TASK OBJECTIVE: Reproduce all of the data below verbatim, line for line, omitting the pictures.

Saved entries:
--------------------

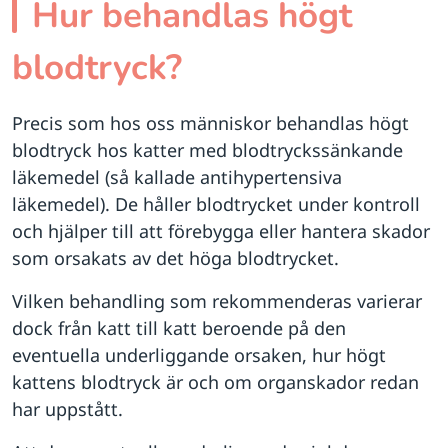
Hur behandlas högt
blodtryck?
Precis som hos oss människor behandlas högt
blodtryck hos katter med blodtryckssänkande
läkemedel (så kallade antihypertensiva
läkemedel). De håller blodtrycket under kontroll
och hjälper till att förebygga eller hantera skador
som orsakats av det höga blodtrycket.
Vilken behandling som rekommenderas varierar
dock från katt till katt beroende på den
eventuella underliggande orsaken, hur högt
kattens blodtryck är och om organskador redan
har uppstått.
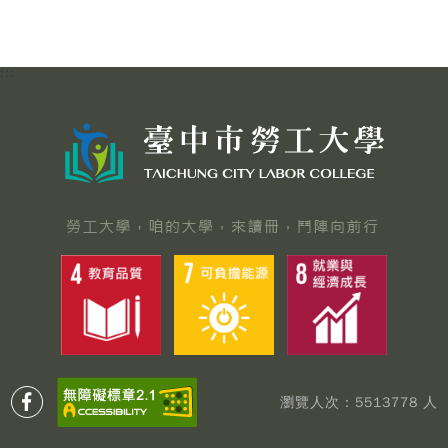
:::
瀏覽人次：5513778 人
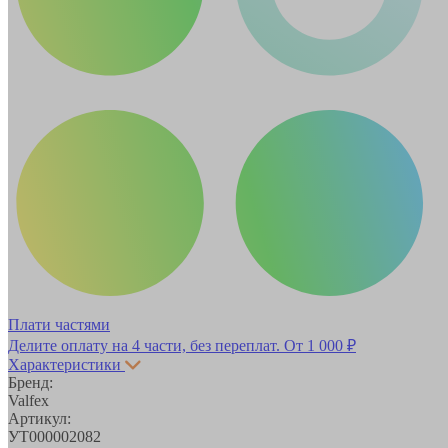
Плати частями
Делите оплату на 4 части, без переплат.
От 1 000 ₽
Характеристики
Бренд:
Valfex
Артикул:
УТ000002082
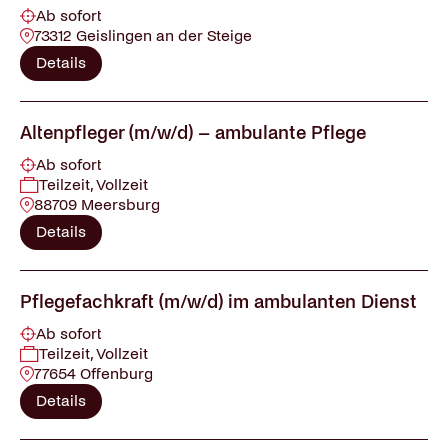
Ab sofort
73312 Geislingen an der Steige
Details
Altenpfleger (m/w/d) – ambulante Pflege
Ab sofort
Teilzeit, Vollzeit
88709 Meersburg
Details
Pflegefachkraft (m/w/d) im ambulanten Dienst
Ab sofort
Teilzeit, Vollzeit
77654 Offenburg
Details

--------------------

SOLUTION TO THE EXERCISE:
Hur behandlas högt
blodtryck?
Precis som hos oss människor behandlas högt
blodtryck hos katter med blodtryckssänkande
läkemedel (så kallade antihypertensiva
läkemedel). De håller blodtrycket under kontroll
och hjälper till att förebygga eller hantera skador
som orsakats av det höga blodtrycket.
Vilken behandling som rekommenderas varierar
dock från katt till katt beroende på den
eventuella underliggande orsaken, hur högt
kattens blodtryck är och om organskador redan
har uppstått.
:::
瀏覽人次：5513778 人
Плати частями
Делите оплату на 4 части, без переплат.
От 1 000 ₽
Характеристики
Бренд:
Valfex
Артикул:
УТ000002082
Ab sofort
73312 Geislingen an der Steige
Details
Altenpfleger (m/w/d) – ambulante Pflege
Ab sofort
Teilzeit, Vollzeit
88709 Meersburg
Details
Pflegefachkraft (m/w/d) im ambulanten Dienst
Ab sofort
Teilzeit, Vollzeit
77654 Offenburg
Details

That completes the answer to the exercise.